Paris isn't cheap, granted, but it's not nearly as expensive as the lore would have you believe. With a little advance planning and careful avoidance of tourist traps, you can have a fantastique time in Paris without breaking the bank.
Expect to Spend: Paris
Boulangeries are a popular option for an affordable meal in Paris.
Basic hotels cost anywhere from €60 to €140 for a double, depending on location, renovation status and whether or not part of the bathroom is in the hall. The three-star joints can climb up as high as €280 for a double, though this is not typical. Usually, you can sleep in style for about €130 per night.

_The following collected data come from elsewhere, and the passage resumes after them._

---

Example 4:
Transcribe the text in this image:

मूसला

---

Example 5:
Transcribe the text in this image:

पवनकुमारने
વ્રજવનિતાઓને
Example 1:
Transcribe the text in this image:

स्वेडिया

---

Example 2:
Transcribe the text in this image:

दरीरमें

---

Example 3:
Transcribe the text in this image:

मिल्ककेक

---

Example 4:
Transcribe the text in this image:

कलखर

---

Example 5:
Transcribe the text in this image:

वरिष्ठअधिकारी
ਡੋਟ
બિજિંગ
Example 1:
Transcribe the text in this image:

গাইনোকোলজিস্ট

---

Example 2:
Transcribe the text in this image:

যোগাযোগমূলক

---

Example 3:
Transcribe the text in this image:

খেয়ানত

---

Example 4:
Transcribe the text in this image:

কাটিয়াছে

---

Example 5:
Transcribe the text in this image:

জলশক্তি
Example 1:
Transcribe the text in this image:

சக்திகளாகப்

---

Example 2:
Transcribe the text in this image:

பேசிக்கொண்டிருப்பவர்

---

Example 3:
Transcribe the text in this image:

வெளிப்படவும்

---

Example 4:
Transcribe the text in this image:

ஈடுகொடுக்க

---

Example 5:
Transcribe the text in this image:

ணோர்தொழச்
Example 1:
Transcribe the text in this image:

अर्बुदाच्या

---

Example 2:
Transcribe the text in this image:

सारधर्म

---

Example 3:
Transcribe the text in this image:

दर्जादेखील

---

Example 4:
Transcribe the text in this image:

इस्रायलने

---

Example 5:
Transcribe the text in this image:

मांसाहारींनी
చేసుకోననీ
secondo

For much more on this subject, see our article on types of hotels in Paris (including how much you can expect to spend on each type).
Meals in the city of famous cuisine range in price from a couple euros for coffee and a croissant to checks that can cause extreme financial panic. Be sure to check out the three-course "menus" and two-course "formulas," fixed-price meals served at most restaurants. These meals are often presented within different price categories, depending on the restaurant.

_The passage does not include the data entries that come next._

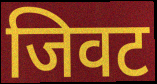
जिवट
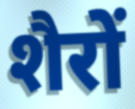
शैरों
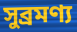
সুব্রমণ্য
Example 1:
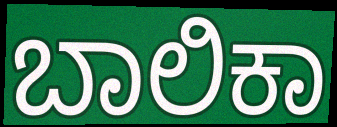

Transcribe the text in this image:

ಬಾಲಿಕಾ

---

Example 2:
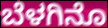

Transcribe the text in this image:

ಬೆಳಗಿನೊ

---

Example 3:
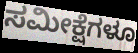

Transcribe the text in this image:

ಸಮೀಕ್ಷೆಗಳೂ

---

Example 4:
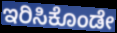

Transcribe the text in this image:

ಇರಿಸಿಕೊಂಡೇ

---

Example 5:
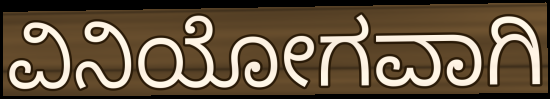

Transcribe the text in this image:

ವಿನಿಯೋಗವಾಗಿ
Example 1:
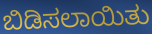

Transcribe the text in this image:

ಬಿಡಿಸಲಾಯಿತು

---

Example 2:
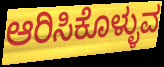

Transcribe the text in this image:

ಆರಿಸಿಕೊಳ್ಳುವ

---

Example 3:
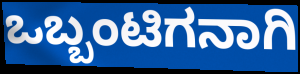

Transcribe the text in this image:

ಒಬ್ಬಂಟಿಗನಾಗಿ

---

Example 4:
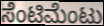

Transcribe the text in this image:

ಸೆಂಟಿಮೆಂಟು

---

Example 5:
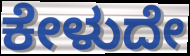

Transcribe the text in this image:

ಕೇಳುದೇ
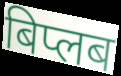
बिप्लब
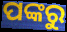
ପଙ୍କରୁ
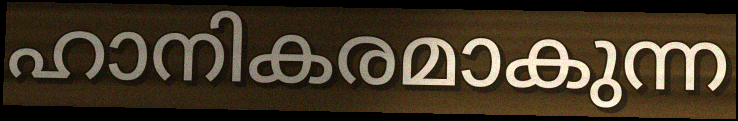
ഹാനികരമാകുന്ന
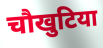
चौखुटिया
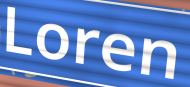
Loren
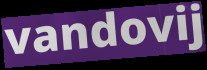
vandovij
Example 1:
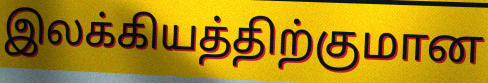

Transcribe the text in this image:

இலக்கியத்திற்குமான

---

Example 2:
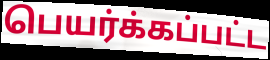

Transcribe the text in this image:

பெயர்க்கப்பட்ட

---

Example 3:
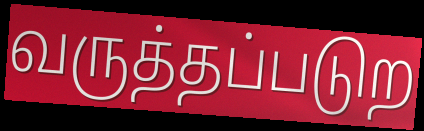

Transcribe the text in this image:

வருத்தப்படுற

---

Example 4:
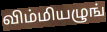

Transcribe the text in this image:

விம்மியழுங்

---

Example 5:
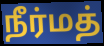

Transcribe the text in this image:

நீர்மத்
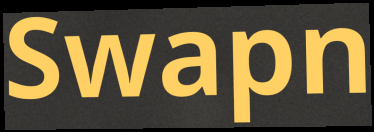
Swapn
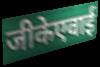
जीकेएवाई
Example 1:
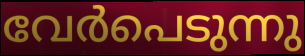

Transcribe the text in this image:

വേർപെടുന്നു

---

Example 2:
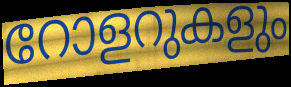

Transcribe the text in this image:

റോളറുകളും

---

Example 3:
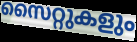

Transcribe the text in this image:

സൈറ്റുകളും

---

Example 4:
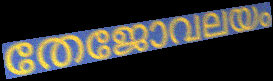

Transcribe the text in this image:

തേജോവലയം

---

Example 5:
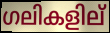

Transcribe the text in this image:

ഗലികളില്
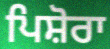
ਪਿਸ਼ੋਰਾ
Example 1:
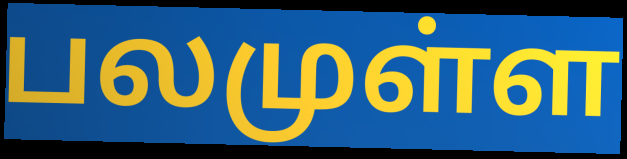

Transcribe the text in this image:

பலமுள்ள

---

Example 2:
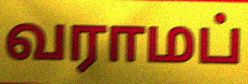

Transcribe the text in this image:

வராமப்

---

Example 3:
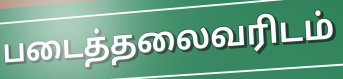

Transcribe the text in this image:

படைத்தலைவரிடம்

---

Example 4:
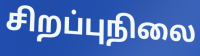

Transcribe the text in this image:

சிறப்புநிலை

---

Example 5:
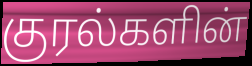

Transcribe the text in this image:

குரல்களின்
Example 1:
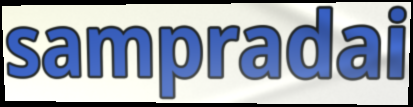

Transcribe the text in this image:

sampradai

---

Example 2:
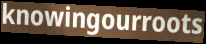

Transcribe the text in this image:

knowingourroots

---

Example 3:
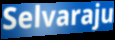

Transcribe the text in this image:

Selvaraju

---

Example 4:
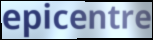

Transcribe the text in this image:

epicentre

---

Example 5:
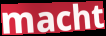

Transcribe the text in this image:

macht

Lunch at a typical non-tourist trap restaurant will run about €15 and dinner will be about €25. At trendier spots, the prices are about €10 more expensive.
Sometimes a glass of wine, or a quarter of a liter pitcher (a "pichet") is included in the cost of a set menu. You can order a good bottle of wine at a restaurant for about €15. At the grocery store, an equivalent bottle of wine costs €8. At restaurants, you can almost always order a pitcher of the house wine for a reasonable amount.

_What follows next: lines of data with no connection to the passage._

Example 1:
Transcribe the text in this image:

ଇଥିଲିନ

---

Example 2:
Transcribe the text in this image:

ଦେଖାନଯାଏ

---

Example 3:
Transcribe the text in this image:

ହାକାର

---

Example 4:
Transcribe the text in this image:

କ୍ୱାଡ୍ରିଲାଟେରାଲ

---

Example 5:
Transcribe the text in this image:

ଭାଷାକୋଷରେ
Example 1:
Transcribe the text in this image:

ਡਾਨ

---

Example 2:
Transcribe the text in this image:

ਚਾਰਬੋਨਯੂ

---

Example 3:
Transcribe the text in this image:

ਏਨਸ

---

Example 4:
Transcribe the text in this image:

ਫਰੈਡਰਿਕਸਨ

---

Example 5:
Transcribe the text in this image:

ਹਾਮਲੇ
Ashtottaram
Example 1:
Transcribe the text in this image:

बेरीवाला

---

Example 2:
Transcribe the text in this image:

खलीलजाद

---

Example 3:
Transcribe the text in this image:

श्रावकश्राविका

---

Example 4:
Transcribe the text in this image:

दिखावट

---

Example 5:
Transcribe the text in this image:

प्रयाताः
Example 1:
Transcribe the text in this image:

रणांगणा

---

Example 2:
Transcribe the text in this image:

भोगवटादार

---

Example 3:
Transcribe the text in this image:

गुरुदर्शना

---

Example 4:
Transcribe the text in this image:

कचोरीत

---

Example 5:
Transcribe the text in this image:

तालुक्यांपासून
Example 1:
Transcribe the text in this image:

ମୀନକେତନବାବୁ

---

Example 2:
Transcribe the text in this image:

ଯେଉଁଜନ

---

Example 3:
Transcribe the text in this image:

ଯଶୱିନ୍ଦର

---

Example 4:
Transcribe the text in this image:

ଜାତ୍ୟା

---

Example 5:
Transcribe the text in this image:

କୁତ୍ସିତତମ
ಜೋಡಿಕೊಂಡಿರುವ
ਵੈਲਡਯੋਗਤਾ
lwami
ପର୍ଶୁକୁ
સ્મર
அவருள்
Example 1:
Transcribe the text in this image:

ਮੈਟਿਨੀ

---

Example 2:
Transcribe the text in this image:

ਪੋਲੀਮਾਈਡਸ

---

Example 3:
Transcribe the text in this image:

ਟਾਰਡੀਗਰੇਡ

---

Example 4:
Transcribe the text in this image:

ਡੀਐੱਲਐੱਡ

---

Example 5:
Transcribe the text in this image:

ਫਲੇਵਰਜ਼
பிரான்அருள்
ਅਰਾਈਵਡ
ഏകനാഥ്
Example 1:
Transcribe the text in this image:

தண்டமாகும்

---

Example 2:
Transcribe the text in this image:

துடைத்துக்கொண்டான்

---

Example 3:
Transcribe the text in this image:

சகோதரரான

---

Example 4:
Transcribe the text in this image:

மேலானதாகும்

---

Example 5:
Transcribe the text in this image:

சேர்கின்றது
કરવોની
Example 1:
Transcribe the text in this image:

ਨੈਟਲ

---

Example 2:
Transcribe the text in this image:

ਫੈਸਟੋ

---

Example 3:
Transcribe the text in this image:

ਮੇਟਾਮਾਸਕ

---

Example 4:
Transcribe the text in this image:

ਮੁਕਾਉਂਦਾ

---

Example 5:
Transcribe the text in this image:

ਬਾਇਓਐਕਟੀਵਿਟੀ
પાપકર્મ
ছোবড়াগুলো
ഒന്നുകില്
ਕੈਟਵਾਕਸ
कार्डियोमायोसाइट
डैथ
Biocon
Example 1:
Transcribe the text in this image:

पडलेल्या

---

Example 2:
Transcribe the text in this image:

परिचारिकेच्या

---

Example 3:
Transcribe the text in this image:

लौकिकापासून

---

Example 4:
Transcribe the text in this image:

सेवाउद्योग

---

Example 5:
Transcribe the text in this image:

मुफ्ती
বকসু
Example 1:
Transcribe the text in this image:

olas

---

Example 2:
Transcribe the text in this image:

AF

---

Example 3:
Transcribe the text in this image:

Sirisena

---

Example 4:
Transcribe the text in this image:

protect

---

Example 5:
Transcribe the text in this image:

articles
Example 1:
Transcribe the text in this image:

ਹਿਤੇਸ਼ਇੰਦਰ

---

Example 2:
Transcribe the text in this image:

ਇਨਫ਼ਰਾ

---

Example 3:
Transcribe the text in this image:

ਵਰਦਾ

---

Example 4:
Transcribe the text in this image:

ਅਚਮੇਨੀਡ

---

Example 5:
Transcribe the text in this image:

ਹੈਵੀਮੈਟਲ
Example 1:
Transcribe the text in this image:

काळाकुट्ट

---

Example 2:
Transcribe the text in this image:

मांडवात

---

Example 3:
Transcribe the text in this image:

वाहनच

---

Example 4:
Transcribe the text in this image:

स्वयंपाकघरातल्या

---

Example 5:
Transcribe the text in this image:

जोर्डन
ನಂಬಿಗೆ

You'll save a lot on the bill if you order (perfectly drinkable) tap water. If you don't specify "un carafe d'eau," your waiter will bring you bottled water, which costs extra.
Many restaurants in Paris offer a "plat du jour" as the cheapest entrée.
Some Quick Dining Tips
At many restaurants, the plat du jour is often the cheapest entrée. Brasseries often have inexpensive snacking options like sandwiches and light salads in addition to heartier restaurant fare. Patisseries, creperies and boulangeries are great places for quick, cheap dining.
Grocery stores provide an even cheaper option. Even if you don't have a kitchen, the supermarché is a great place to stock up on snacks and drinks to have as you are walking around town. As we mention in our blog, only buy your water at the grocery store, as it's much less expensive. Also see our related post on the top supermarket chains in Paris.
Open-air markets are another cheap eating alternative. The Marché rue Montorguell offers meat, wine and cheese. The Marché Monge is a good place to buy everything else. Always consider eating breakfast outside of the hotel. An in-house breakfast can cost between €4 and €8, depending whether the meal is included in the price of a room. Many cafés, right outside hotel doors, offer croissants for as little as €1.
Some Notes on Tipping and Haggling
By law, service must be included at all restaurants, bars and cafés in France. Look for the words "service compris" on the menu. There is no space on credit card receipts to add a tip. Even when service is included, it is polite to leave about a euro, or 5%, of the bill. This amount is referred to as a "pourboire." It is certainly not a requirement.
If you get your hair cut or styled, tip about 10%. Do not tip taxis more than a euro. In nicer hotels, the concierge may expect a tip if they've provided you with any extra service. Do not give a concierge less than €2.
Bargaining with prices is only acceptable at outdoor markets. Nowhere else. Full stop.